On vous voit aussi beaucoup bouger. vous vous positionnez dans les grands débats de portée nationale. quel est le moteur de votre engagement ?

Tout engagement est sous-tendu par des convictions. Je milite depuis que je suis élève pour la Justice sociale. Chemin faisant, je suis passée par quelques chapelles politiques mais le but reste le même : participer à faire avancer notre pays, notre continent, nos populations. J’invite toujours les intellectuels que je rencontre mais aussi les jeunes et les femmes à s’engager pour leurs pays, leur ville, leur quartier car la transformation que nous souhaitons pour l’Afrique, personne ne viendra d’ailleurs le faire à notre place. Je suis aussi convaincue que nous pouvons développer notre pays, notre continent en mode accéléré si nous arrivons à mobiliser dans ce sens toutes les forces vives de notre pays. Je suis aussi une partisane qui s’assume, je défends mon camp et le président de la République qui a fait du bon travail dans un contexte pas facile, y compris notre contexte socioculturel que je viens d’évoquer.

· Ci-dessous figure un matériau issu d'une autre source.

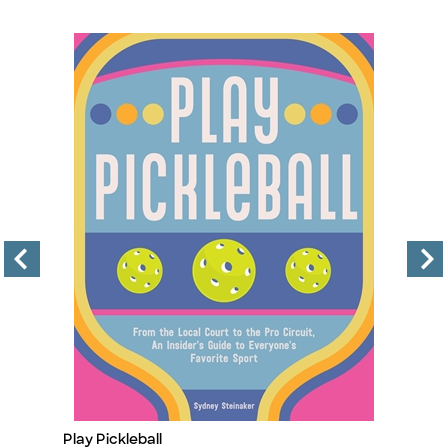
Play Pickleball
Fo
Title
Ti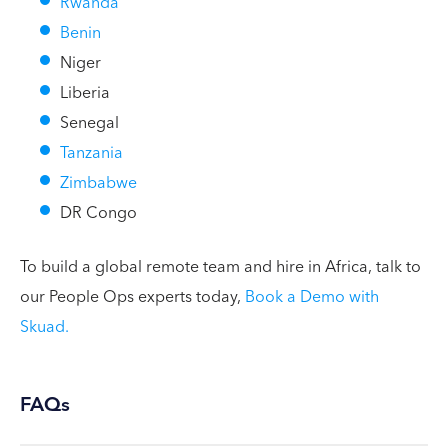
Rwanda
Benin
Niger
Liberia
Senegal
Tanzania
Zimbabwe
DR Congo
To build a global remote team and hire in Africa, talk to
our People Ops experts today,
Book a Demo with
Skuad.
FAQs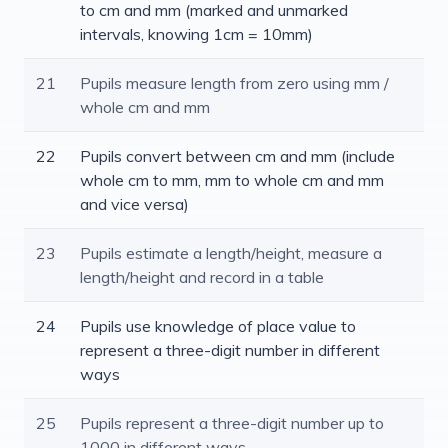
to cm and mm (marked and unmarked
intervals, knowing 1cm = 10mm)
21
Pupils measure length from zero using mm /
whole cm and mm
22
Pupils convert between cm and mm (include
whole cm to mm, mm to whole cm and mm
and vice versa)
23
Pupils estimate a length/height, measure a
length/height and record in a table
24
Pupils use knowledge of place value to
represent a three-digit number in different
ways
25
Pupils represent a three-digit number up to
1000 in different ways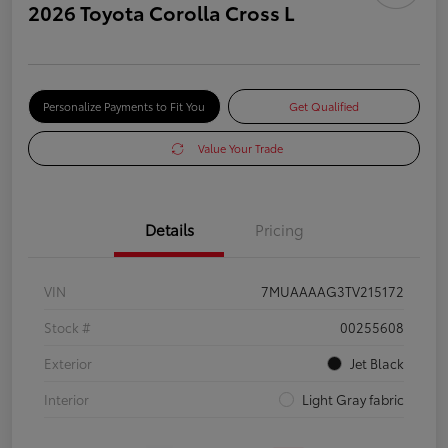
2026 Toyota Corolla Cross L
Personalize Payments to Fit You
Get Qualified
Value Your Trade
Details
Pricing
VIN
7MUAAAAG3TV215172
Stock #
00255608
Exterior
Jet Black
Interior
Light Gray fabric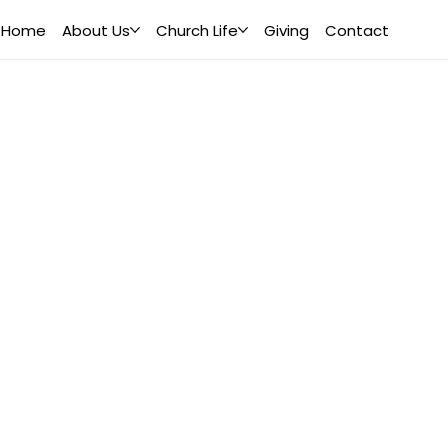
Home
About Us
Church Life
Giving
Contact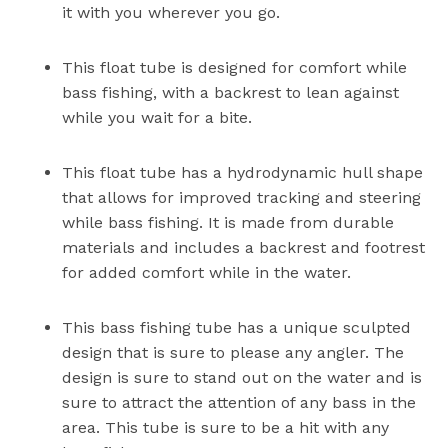
it with you wherever you go.
This float tube is designed for comfort while
bass fishing, with a backrest to lean against
while you wait for a bite.
This float tube has a hydrodynamic hull shape
that allows for improved tracking and steering
while bass fishing. It is made from durable
materials and includes a backrest and footrest
for added comfort while in the water.
This bass fishing tube has a unique sculpted
design that is sure to please any angler. The
design is sure to stand out on the water and is
sure to attract the attention of any bass in the
area. This tube is sure to be a hit with any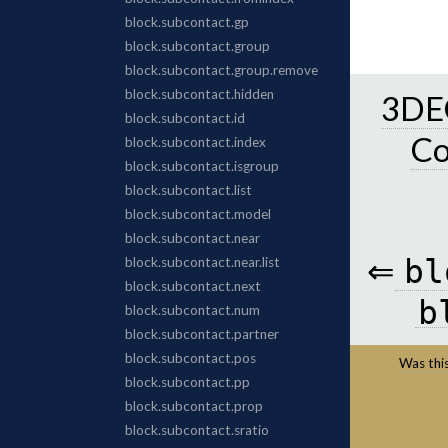
3DEC
C
⇐
bl
b
Was this 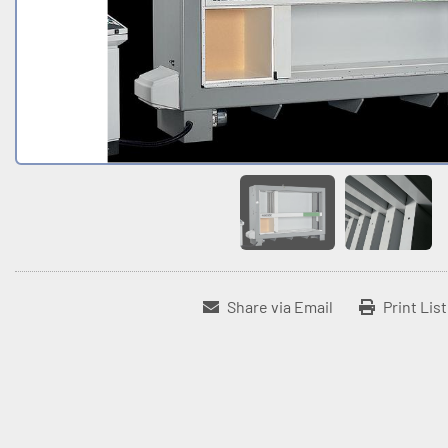
Share via Email
Print Lis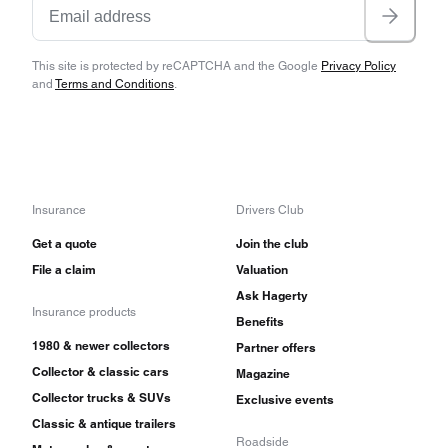
This site is protected by reCAPTCHA and the Google
Privacy Policy
and
Terms and Conditions
.
Insurance
Drivers Club
Get a quote
Join the club
File a claim
Valuation
Ask Hagerty
Insurance products
Benefits
1980 & newer collectors
Partner offers
Collector & classic cars
Magazine
Collector trucks & SUVs
Exclusive events
Classic & antique trailers
Roadside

Enfin parlons de votre parti traversé souvent par des crises cycliques d’indiscipline. qu’est-ce qui peut l’expliquer ? Cela justifie-t-il l’exclusion des ténors à l’image de Moustapha Diakhaté ?

L’APR est n’est pas un parti classique, il est né dans des conditions particulières. La parole y est très libre, beaucoup plus que ce que j’ai connu dans les partis auxquels j’ai appartenu. L’APR a néanmoins une qualité exceptionnelle que lui envient tous les partis du Sénégal : il a gagné toutes les élections depuis 2012. C’est ce qu’il faut retenir. C’est vrai que nos scènes de ménage publiques sont agaçantes et nous devons davantage laver notre linge sale en privé. On va tâcher de faire des progrès (sourire). Mais il y a des limites à ne pas franchir.